Problems to work on:
**A)** Reproduce the portion of the Procrustes Analysis passage between "An example of" and "deviations (Gower 1971).", inclusive.
**B)** Carry on writing the Procrustes Analysis passage from the point at which it ends.

Segment Start: Text passage

# Procrustes Analysis

## Procrustes Analysis and PROTEST

Procrustes Analysis (least-squares orthogonal mapping) is a method of comparing two sets of data. Simply put, the method is based on matching corresponding points (landmarks) from each of the two data sets. When dealing with morphometric data, these landmarks represent points or physical locations (e.g. centre of the eye) on individuals. Corresponding landmarks would be the same landmark on two different individuals. With community ecology studies, the two sets of landmarks might represent results from an ordination of species at the various sampling sites and an ordination of the environment at the various sites, or the original environmental data. The landmarks are the sampling locations.

## What happens in Procrustes Analysis?

An example of Procrustes Analysis is shown using two simple configurations (Figure A). The corresponding landmarks are shown as upper- and lower-case letters. The objective is to minimize the sum of the squared deviations (termed the error and denoted as the m2 term) between landmarks through translating, rotating and dilating one configuration to match the other configuration (i.e. the target). Figure B shows the configurations following translation, i.e. the data have a common centroid. After rotation (Figure C) the data are adjusted by dilation (scaling) such that the m2 is minimized (Figure D). The deviations between landmarks are called vector residuals. A small vector residual indicates a close agreement between the corresponding landmarks. The m2is based on the sum of the squared deviations (Gower 1971).

## What is PROTEST or PROcrustean randomization TEST?

Segment End: Text passage
Segment Start: Dataset section

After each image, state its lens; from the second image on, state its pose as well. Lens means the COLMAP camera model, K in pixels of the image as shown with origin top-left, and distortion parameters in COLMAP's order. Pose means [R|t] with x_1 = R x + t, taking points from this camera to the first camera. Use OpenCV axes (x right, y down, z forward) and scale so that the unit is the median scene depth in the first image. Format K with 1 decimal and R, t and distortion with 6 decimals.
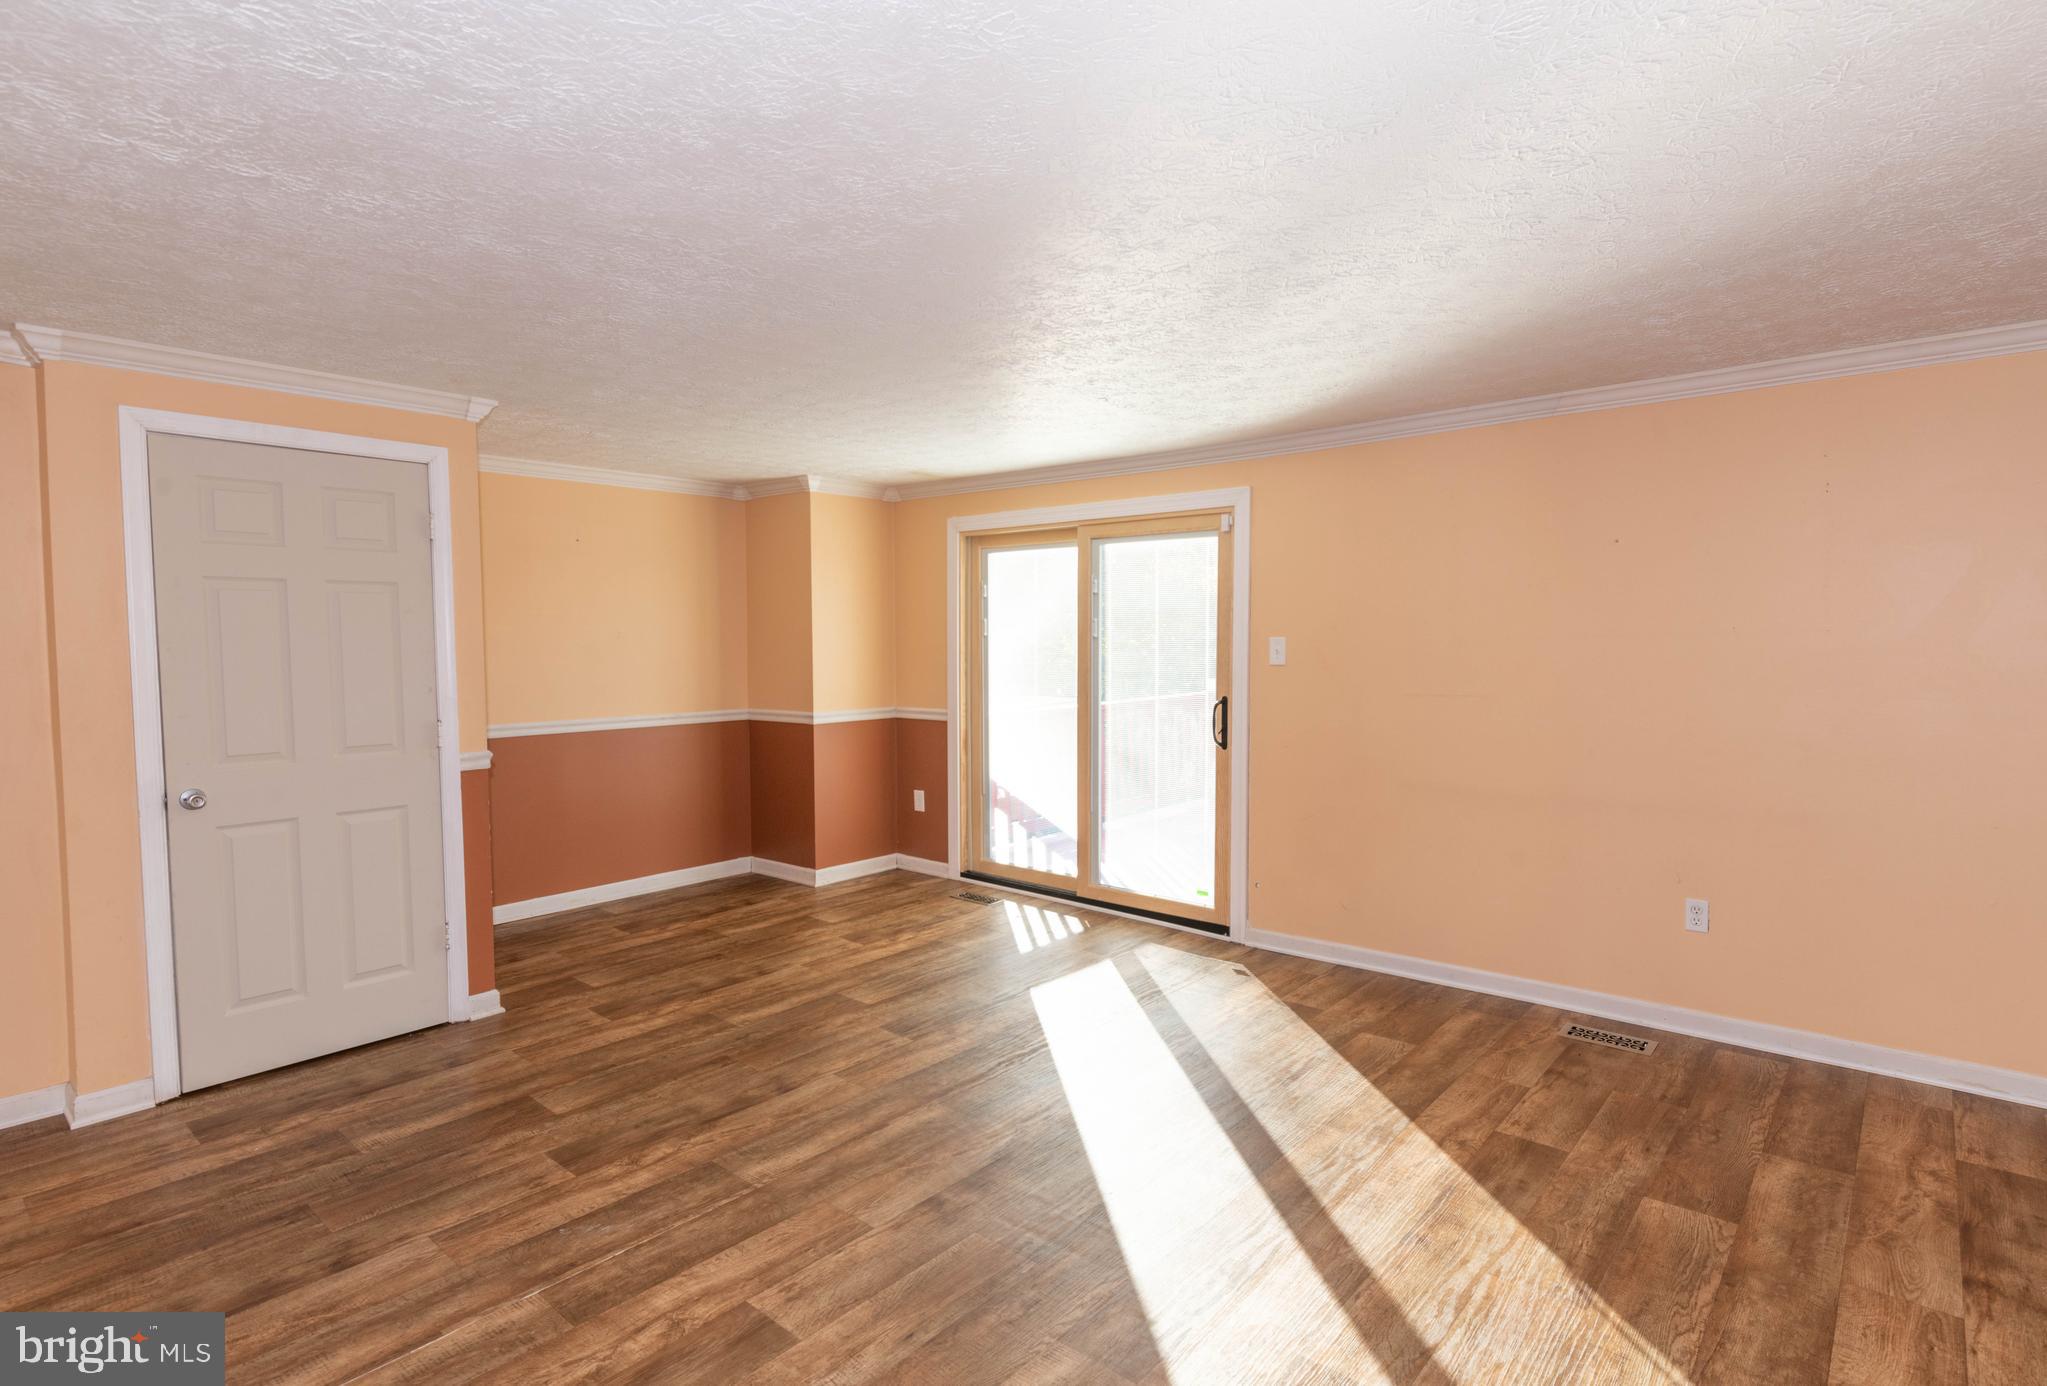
lens RADIAL K [[1036.1, 0, 1030.8], [0, 1036.1, 677.3], [0, 0, 1]] dist [0.003770, 0.000585]
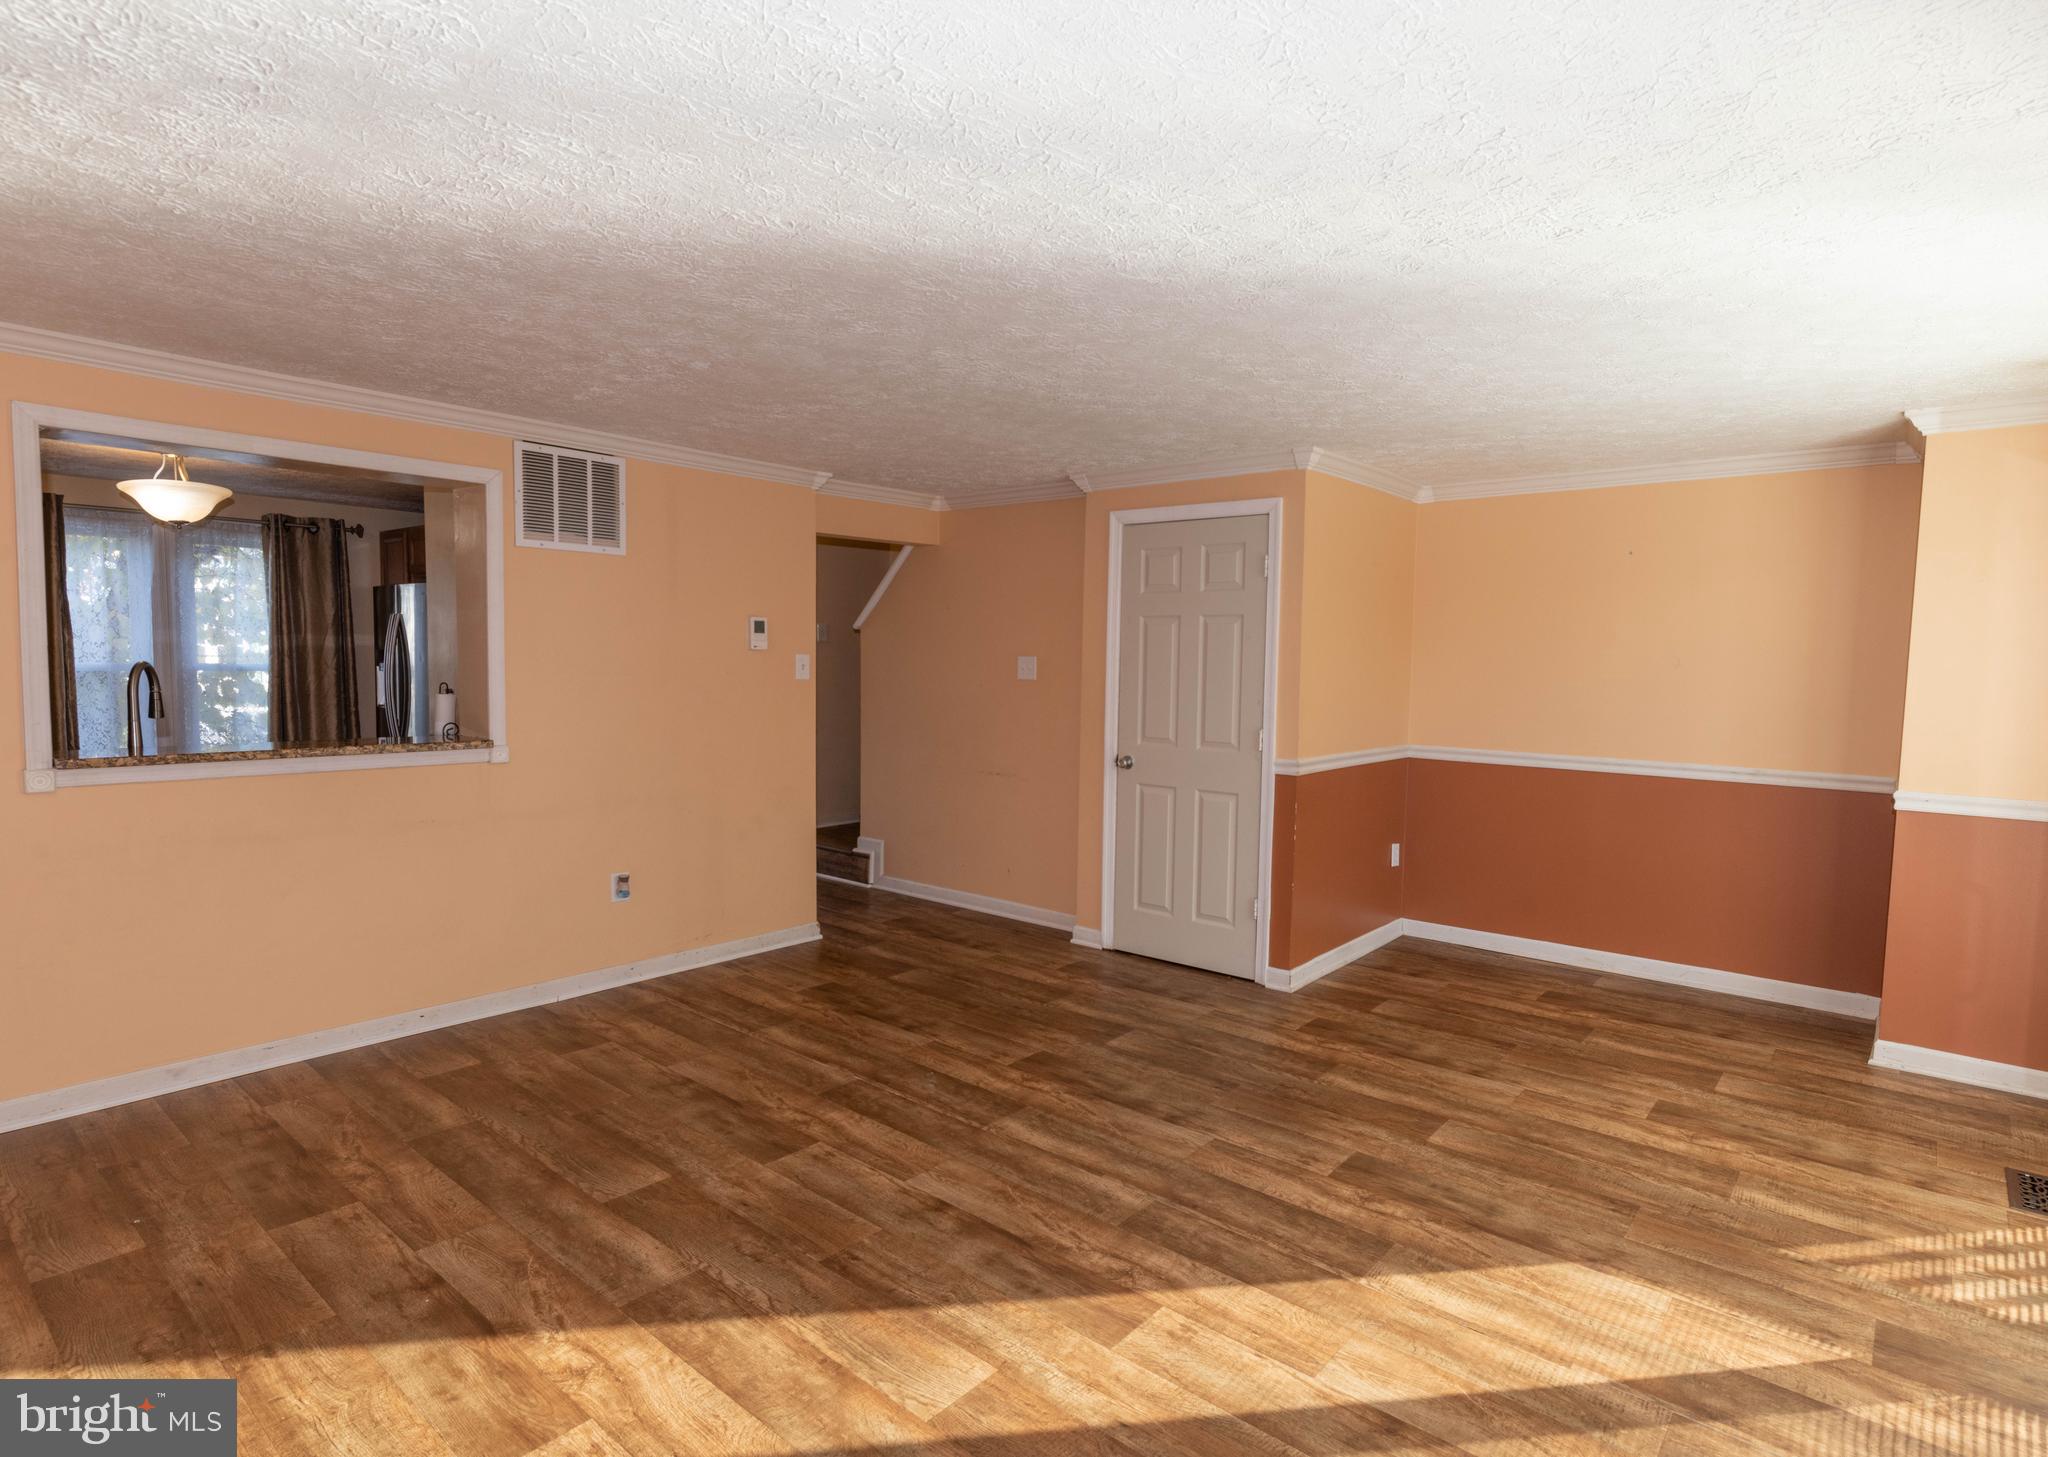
lens RADIAL K [[1054.5, 0, 1067.1], [0, 1054.5, 734.3], [0, 0, 1]] dist [0.000683, 0.000609]
pose [[0.030376, 0.078335, -0.996464, 0.620638], [-0.055234, 0.995532, 0.076578, -0.032817], [0.998011, 0.052713, 0.034567, 0.718857]]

Segment End: Dataset section

List of answers:
**A)**
An example of Procrustes Analysis is shown using two simple configurations (Figure A). The corresponding landmarks are shown as upper- and lower-case letters. The objective is to minimize the sum of the squared deviations (termed the error and denoted as the m2 term) between landmarks through translating, rotating and dilating one configuration to match the other configuration (i.e. the target). Figure B shows the configurations following translation, i.e. the data have a common centroid. After rotation (Figure C) the data are adjusted by dilation (scaling) such that the m2 is minimized (Figure D). The deviations between landmarks are called vector residuals. A small vector residual indicates a close agreement between the corresponding landmarks. The m2is based on the sum of the squared deviations (Gower 1971).

**B)**
The typical Procrustes analysis simply provides a descriptive summary and graphical comparison of two configurations of points (i.e. two data sets). Although there is a measure of fit provided (m2), there is no formal means of assessing whether the fit is better than expected by chance. However by employing a randomization or permutation approach to one of the data sets (PROTEST) we can determine whether the original m2 is smaller than expected due to chance (i.e. do they two data sets exhibit greater concordance than expected at random). Under the permutation approach we randomly reorder the observations in one data set while maintaining the covariation structure within the data set. We then compare whether the original m2 is smaller than or equal to the m2 value obtained from the fit of the randomized data set to the second data set. We perform this exercise a large number of times (N) and tabulate the number of times where the observed m2 value was smaller than or equal to that obtained from the randomized data. The associated probability level is calculated as (n+1)/(N+1) where n represents the number of randomised m2 values as small as or smaller than the observed m2 and N is the total number of randomised values calculated. The “1” in the numerator and denominator include the observed value as a member of class of possible values.

## Mantel Test versus PROTEST

While the significance test of the m2 statistic provides an overall measure of the concordance between two data sets, the graphical match of the data sets and the associated residuals provide a much richer source of information than with a Mantel test. Where corresponding landmarks (i.e. observations) match closely there is good agreement between the two data sets. Those points that do not match indicate the points do not match well in comparison to the overall trend. This is similar to points with large residuals in a regression analysis. These points do not follow the general trend of the sample. As well the statistical power associated PROTEST has been shown to be equal to or superior to that from the Mantel test (Peres-Neto and Jackson 2000).   So if there is an underlying relationship between the two sets of data, PROTEST is more capable of detecting it and also provides superior interpretative guidelines given the graphical nature of the results.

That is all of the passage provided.